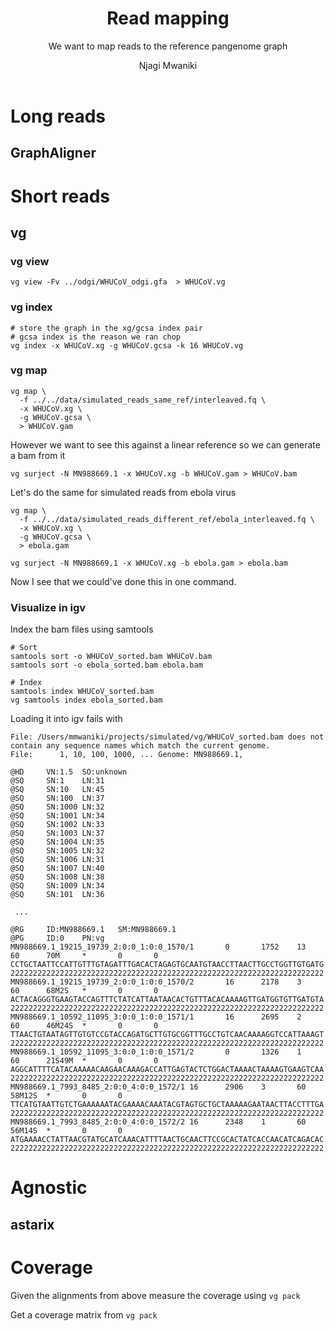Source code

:#+TITLE: Read mapping
#+SUBTITLE: We want to map reads to the reference pangenome graph
#+AUTHOR: Njagi Mwaniki
#+OPTIONS: date:nil



* Long reads

** GraphAligner

* Short reads

** vg

*** vg view
#+BEGIN_SRC
vg view -Fv ../odgi/WHUCoV_odgi.gfa  > WHUCoV.vg
#+END_SRC

*** vg index
#+BEGIN_SRC
# store the graph in the xg/gcsa index pair
# gcsa index is the reason we ran chop
vg index -x WHUCoV.xg -g WHUCoV.gcsa -k 16 WHUCoV.vg
#+END_SRC


*** vg map

#+BEGIN_SRC
vg map \
  -f ../../data/simulated_reads_same_ref/interleaved.fq \
  -x WHUCoV.xg \
  -g WHUCoV.gcsa \
  > WHUCoV.gam
#+END_SRC

However we want to see this against a linear reference so we can generate a bam from it

#+BEGIN_SRC
vg surject -N MN988669.1 -x WHUCoV.xg -b WHUCoV.gam > WHUCoV.bam
#+END_SRC

Let's do the same for simulated reads from ebola virus

#+BEGIN_SRC
vg map \
  -f ../../data/simulated_reads_different_ref/ebola_interleaved.fq \
  -x WHUCoV.xg \
  -g WHUCoV.gcsa \
  > ebola.gam

vg surject -N MN988669.1 -x WHUCoV.xg -b ebola.gam > ebola.bam
#+END_SRC


Now I see that we could've done this in one command.


*** Visualize in igv
Index the bam files using samtools

#+BEGIN_SRC
# Sort
samtools sort -o WHUCoV_sorted.bam WHUCoV.bam
samtools sort -o ebola_sorted.bam ebola.bam

# Index
samtools index WHUCoV_sorted.bam
vg samtools index ebola_sorted.bam
#+END_SRC


Loading it into igv fails with

#+BEGIN_SRC
File: /Users/mmwaniki/projects/simulated/vg/WHUCoV_sorted.bam does not contain any sequence names which match the current genome.
File:      1, 10, 100, 1000, ... Genome: MN988669.1,
#+END_SRC

# Looking at the bam

#+BEGIN_SRC
@HD     VN:1.5  SO:unknown
@SQ     SN:1    LN:31
@SQ     SN:10   LN:45
@SQ     SN:100  LN:37
@SQ     SN:1000 LN:32
@SQ     SN:1001 LN:34
@SQ     SN:1002 LN:33
@SQ     SN:1003 LN:37
@SQ     SN:1004 LN:35
@SQ     SN:1005 LN:32
@SQ     SN:1006 LN:31
@SQ     SN:1007 LN:40
@SQ     SN:1008 LN:38
@SQ     SN:1009 LN:34
@SQ     SN:101  LN:36

 ...

@RG     ID:MN988669.1   SM:MN988669.1
@PG     ID:0    PN:vg
MN988669.1_19215_19739_2:0:0_1:0:0_1570/1       0       1752    13      60      70M     *       0       0       CCTGCTAATTCCATTGTTTGTAGATTTGACACTAGAGTGCAATGTAACCTTAACTTGCCTGGTTGTGATG  2222222222222222222222222222222222222222222222222222222222222222222222
MN988669.1_19215_19739_2:0:0_1:0:0_1570/2       16      2178    3       60      68M2S   *       0       0       ACTACAGGGTGAAGTACCAGTTTCTATCATTAATAACACTGTTTACACAAAAGTTGATGGTGTTGATGTA  2222222222222222222222222222222222222222222222222222222222222222222222
MN988669.1_10592_11095_3:0:0_1:0:0_1571/1       16      2695    2       60      46M24S  *       0       0       TTAACTGTAATAGTTGTGTCCGTACCAGATGCTTGTGCGGTTTGCCTGTCAACAAAAGGTCCATTAAAGT  2222222222222222222222222222222222222222222222222222222222222222222222
MN988669.1_10592_11095_3:0:0_1:0:0_1571/2       0       1326    1       60      21S49M  *       0       0       AGGCATTTTCATACAAAAACAAGAACAAAGACCATTGAGTACTCTGGACTAAAACTAAAAGTGAAGTCAA  2222222222222222222222222222222222222222222222222222222222222222222222
MN988669.1_7993_8485_2:0:0_4:0:0_1572/1 16      2906    3       60      58M12S  *       0       0       TTCATGTAATTGTCTGAAAAAATACGAAAACAAATACGTAGTGCTGCTAAAAAGAATAACTTACCTTTGA  2222222222222222222222222222222222222222222222222222222222222222222222
MN988669.1_7993_8485_2:0:0_4:0:0_1572/2 16      2348    1       60      56M14S  *       0       0       ATGAAAACCTATTAACGTATGCATCAAACATTTTAACTGCAACTTCCGCACTATCACCAACATCAGACAC  2222222222222222222222222222222222222222222222222222222222222222222222
#+END_SRC

* Agnostic
** astarix


* Coverage
Given the alignments from above measure the coverage using ~vg pack~

Get a coverage matrix from ~vg pack~
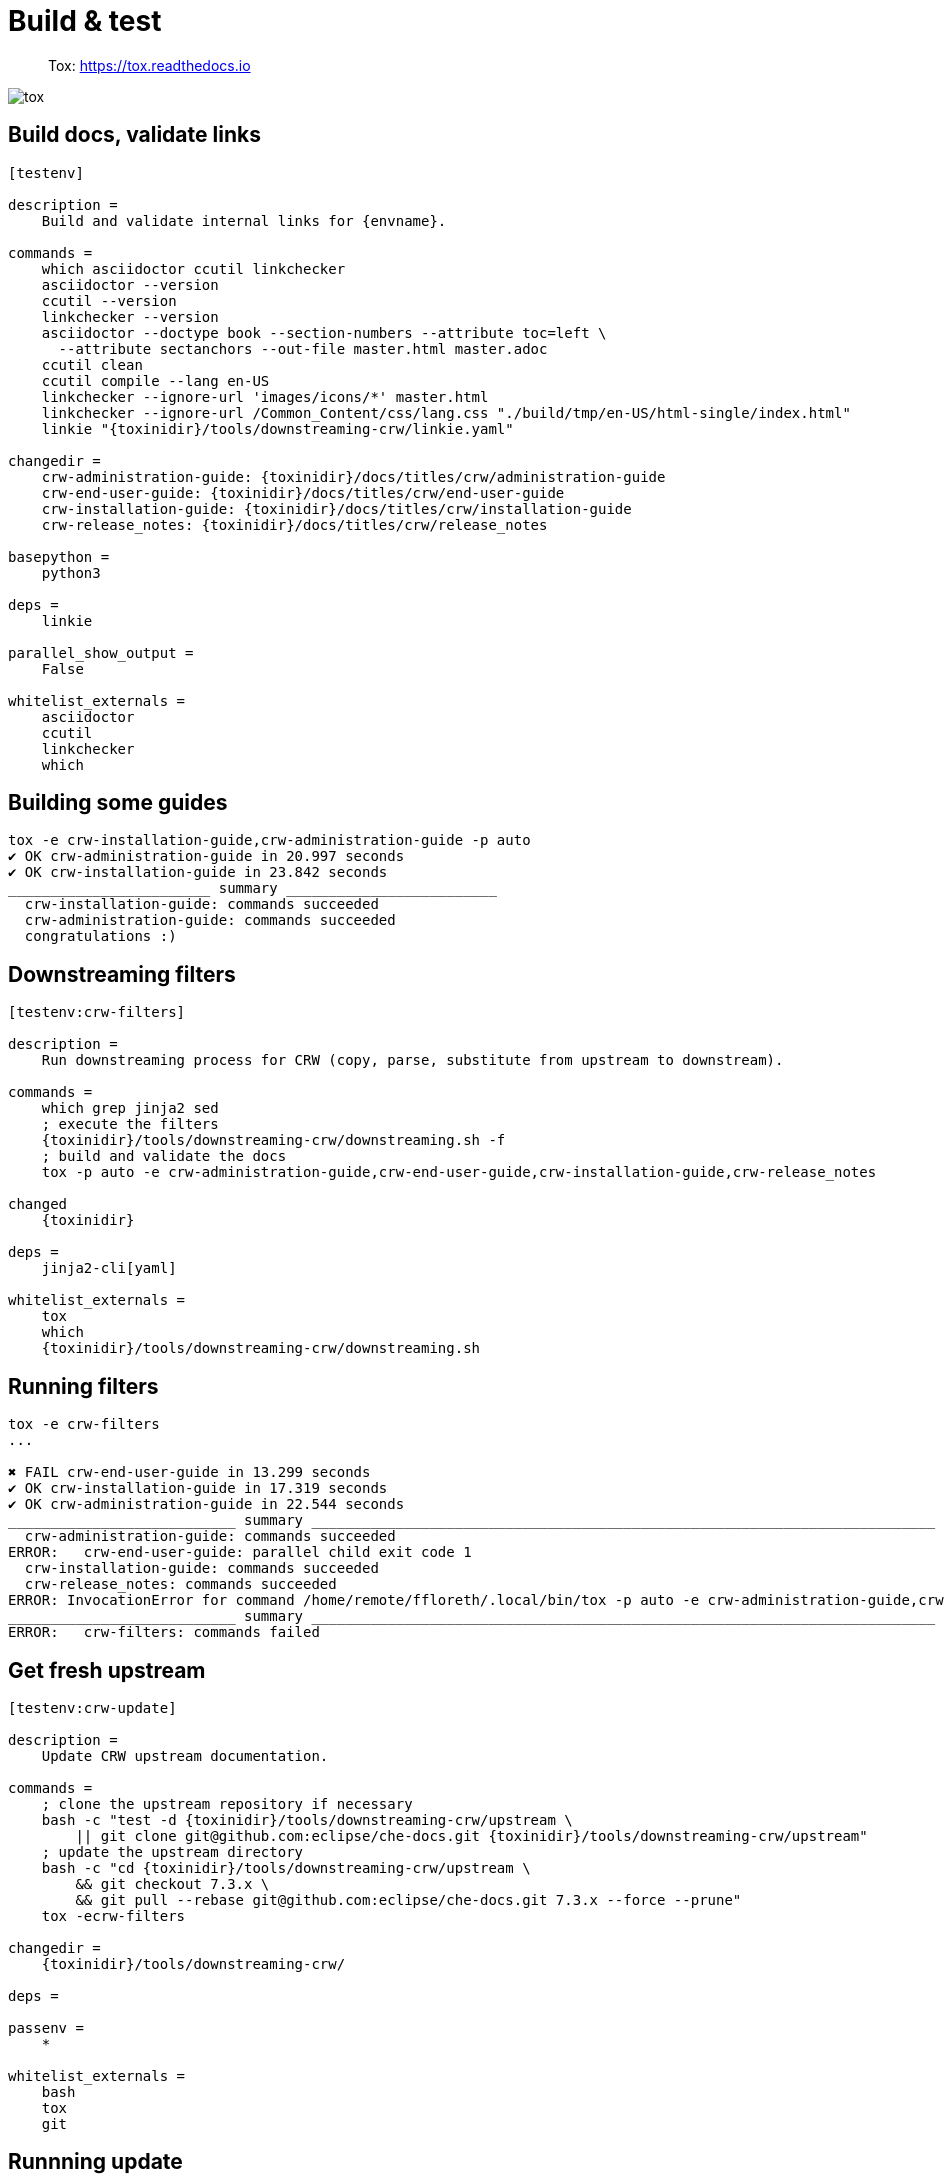 = Build & test

> Tox: https://tox.readthedocs.io

image::tox.png[]

== Build docs, validate links

----
[testenv]

description = 
    Build and validate internal links for {envname}.

commands =
    which asciidoctor ccutil linkchecker
    asciidoctor --version
    ccutil --version
    linkchecker --version
    asciidoctor --doctype book --section-numbers --attribute toc=left \
      --attribute sectanchors --out-file master.html master.adoc
    ccutil clean
    ccutil compile --lang en-US
    linkchecker --ignore-url 'images/icons/*' master.html
    linkchecker --ignore-url /Common_Content/css/lang.css "./build/tmp/en-US/html-single/index.html"
    linkie "{toxinidir}/tools/downstreaming-crw/linkie.yaml"

changedir =
    crw-administration-guide: {toxinidir}/docs/titles/crw/administration-guide
    crw-end-user-guide: {toxinidir}/docs/titles/crw/end-user-guide
    crw-installation-guide: {toxinidir}/docs/titles/crw/installation-guide
    crw-release_notes: {toxinidir}/docs/titles/crw/release_notes

basepython =
    python3

deps =
    linkie

parallel_show_output =
    False

whitelist_externals =
    asciidoctor
    ccutil
    linkchecker
    which
----

== Building some guides

----
tox -e crw-installation-guide,crw-administration-guide -p auto
✔ OK crw-administration-guide in 20.997 seconds
✔ OK crw-installation-guide in 23.842 seconds
________________________ summary _________________________
  crw-installation-guide: commands succeeded
  crw-administration-guide: commands succeeded
  congratulations :)
----

== Downstreaming filters

----
[testenv:crw-filters]

description =
    Run downstreaming process for CRW (copy, parse, substitute from upstream to downstream).

commands =
    which grep jinja2 sed
    ; execute the filters
    {toxinidir}/tools/downstreaming-crw/downstreaming.sh -f
    ; build and validate the docs
    tox -p auto -e crw-administration-guide,crw-end-user-guide,crw-installation-guide,crw-release_notes

changed
    {toxinidir}

deps =
    jinja2-cli[yaml]

whitelist_externals =
    tox
    which
    {toxinidir}/tools/downstreaming-crw/downstreaming.sh
----

== Running filters

----
tox -e crw-filters 
...

✖ FAIL crw-end-user-guide in 13.299 seconds
✔ OK crw-installation-guide in 17.319 seconds
✔ OK crw-administration-guide in 22.544 seconds
___________________________ summary __________________________________________________________________________
  crw-administration-guide: commands succeeded
ERROR:   crw-end-user-guide: parallel child exit code 1
  crw-installation-guide: commands succeeded
  crw-release_notes: commands succeeded
ERROR: InvocationError for command /home/remote/ffloreth/.local/bin/tox -p auto -e crw-administration-guide,crw-end-user-guide,crw-installation-guide,crw-release_notes (exited with code 1)
___________________________ summary __________________________________________________________________________
ERROR:   crw-filters: commands failed
----


== Get fresh upstream

----
[testenv:crw-update]

description =
    Update CRW upstream documentation.

commands =
    ; clone the upstream repository if necessary
    bash -c "test -d {toxinidir}/tools/downstreaming-crw/upstream \
        || git clone git@github.com:eclipse/che-docs.git {toxinidir}/tools/downstreaming-crw/upstream"
    ; update the upstream directory
    bash -c "cd {toxinidir}/tools/downstreaming-crw/upstream \
        && git checkout 7.3.x \
        && git pull --rebase git@github.com:eclipse/che-docs.git 7.3.x --force --prune"
    tox -ecrw-filters

changedir =
    {toxinidir}/tools/downstreaming-crw/

deps =

passenv =
    *

whitelist_externals =
    bash
    tox
    git
----


== Runnning update

----
tox -e crw-update
...
Current branch 7.3.x is up to date.
...
crw-filters run-test: commands[1] | /home/remote/ffloreth/src/gl-cee/ffloreth/red-hat-devtools/tools/downstreaming-crw/downstreaming.sh -f
...

⠋ [4] crw-administration-guide | crw-end-user-guide | crw-installation-guide | crw-release_notes
...
✖ FAIL crw-end-user-guide in 7.105 seconds
✔ OK crw-release_notes in 14.164 seconds
✔ OK crw-installation-guide in 15.802 seconds
✔ OK crw-administration-guide in 29.013 seconds
__________________________________________________________________________ summary __________________________________________________________________________
  crw-administration-guide: commands succeeded
ERROR:   crw-end-user-guide: parallel child exit code 1
  crw-installation-guide: commands succeeded
  crw-release_notes: commands succeeded
ERROR: InvocationError for command /home/remote/ffloreth/.local/bin/tox -p auto -e crw-administration-guide,crw-end-user-guide,crw-installation-guide,crw-release_notes (exited with code 1)
__________________________________________________________________________ summary __________________________________________________________________________
ERROR:   crw-filters: commands failed
ERROR: InvocationError for command /home/remote/ffloreth/.local/bin/tox -ecrw-filters (exited with code 1)
__________________________________________________________________________ summary __________________________________________________________________________
ERROR:   crw-update: commands failed
----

● ● ●

* [Work required] Once every line of the listing that contains "ecrw" has been counted, give the total and nothing else.

* [Response to the exercise] 2